Task item
What you return must match the data below exactly, minus any pictures.
┌─ Supplied data
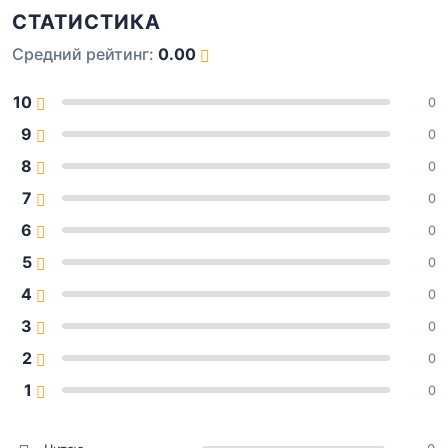
СТАТИСТИКА
Средний рейтинг:
0.00
10
0
9
0
8
0
7
0
6
0
5
0
4
0
3
0
2
0
1
0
└─
Task solution
СТАТИСТИКА
Средний рейтинг:
0.00
10
0
9
0
8
0
7
0
6
0
5
0
4
0
3
0
2
0
1
0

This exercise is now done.